Wednesday 19 February 2020

Movie Review: Gerald's Game (2017)


A suspense and horror psychological drama, Gerald's Game explores a broken marriage and childhood trauma through a sex game gone wrong.

In Alabama, married couple Jessie and Gerald (Carla Gugino and Bruce Greenwood) are trying to spice up their stale marriage by spending a romantic weekend at an isolated lakehouse. On the drive to the cabin they encounter a stray dog, and upon arrival Jessie tries to feed it. Gerald is using Viagra and has brought along handcuffs to instigate a rape fantasy.

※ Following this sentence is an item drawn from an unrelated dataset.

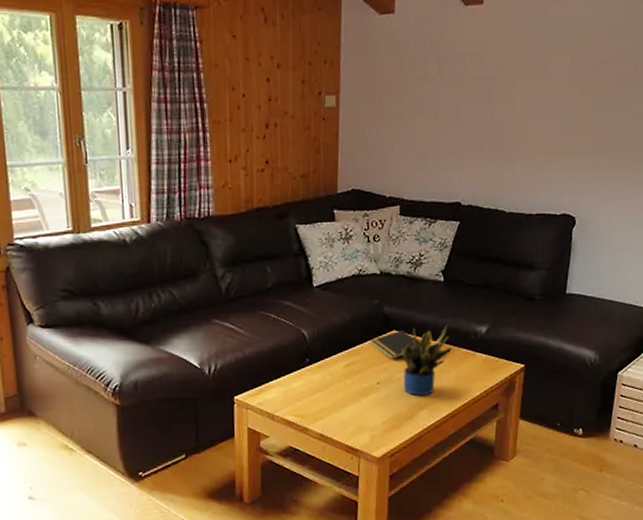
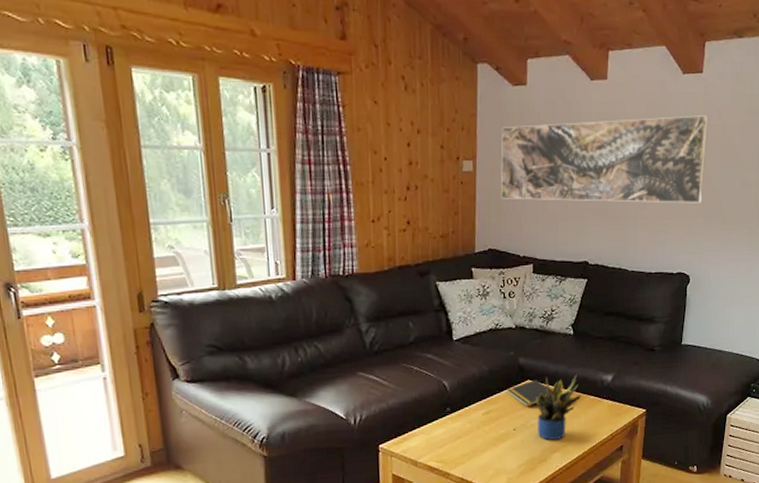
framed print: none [365,40,599,138] -> present [500,115,709,203]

He handcuffs Jessie to the bedposts and encourages her to scream for help, with no neighbours anywhere within earshot. She quickly expresses her disapproval of the whole scenario and demands to be freed, but Gerald suffers a fatal heart attack and slumps to the floor. Jessie is unable to free herself, and the dog, smelling Gerald's body, joins her in the bedroom and starts munching on the corpse.

An adaptation of Stephen King's 1992 novel, Gerald's Game creates an irresistible premise, mixing the mounting horror of expiration by shackled abandonment with the gradual release of repressed childhood memories. Director and writer Mike Flanagan efficiently works through the introduction to get Jessie onto the bed, her hands in handcuffs, her husband dead on the floor, and a mean dog smelling fresh meat. And then the fun starts.

The bedroom becomes an active zone where Jessie's strained mind unleashes companions in the form of a cynical post-death Gerald exposing the frailties of their union and cheering on her hopelessness, countered by a strong unbound Jessie advocating ingenuity in the name of survival. Intermittently her memories take her back to a key family vacation when she was twelve. The young Jessie ended up sitting on an outdoor swing next to her father to watch a solar eclipse, and what happened next shaped the rest of her life in ways she can only now start to understand.

Back in the bedroom the shadow of death by dehydration starts to creep over Jessie, and literally in the case of a shadowy nighttime monster in the corner. Narrative weaknesses in King's source material are unfortunately transposed to the screen. As Jessie's ordeal reaches a gory climax, a late but unwanted and exceptionally poorly defined character is tossed into the narrative, weakening an otherwise potent psychological vector.

Regardless of the disappointing denouement, Carla Gugino enjoys a career highlight and delivers a stellar performance as both the real Jessie and her resolute alter ego. In a role that could have easily descended into hysterics, Gugino maintains impressive control and a strong hold on her character's warped reality.

Gerald's Game quickly turns into Jessie's nightmare, a single bedroom where all of her life's horrors are waiting to pounce.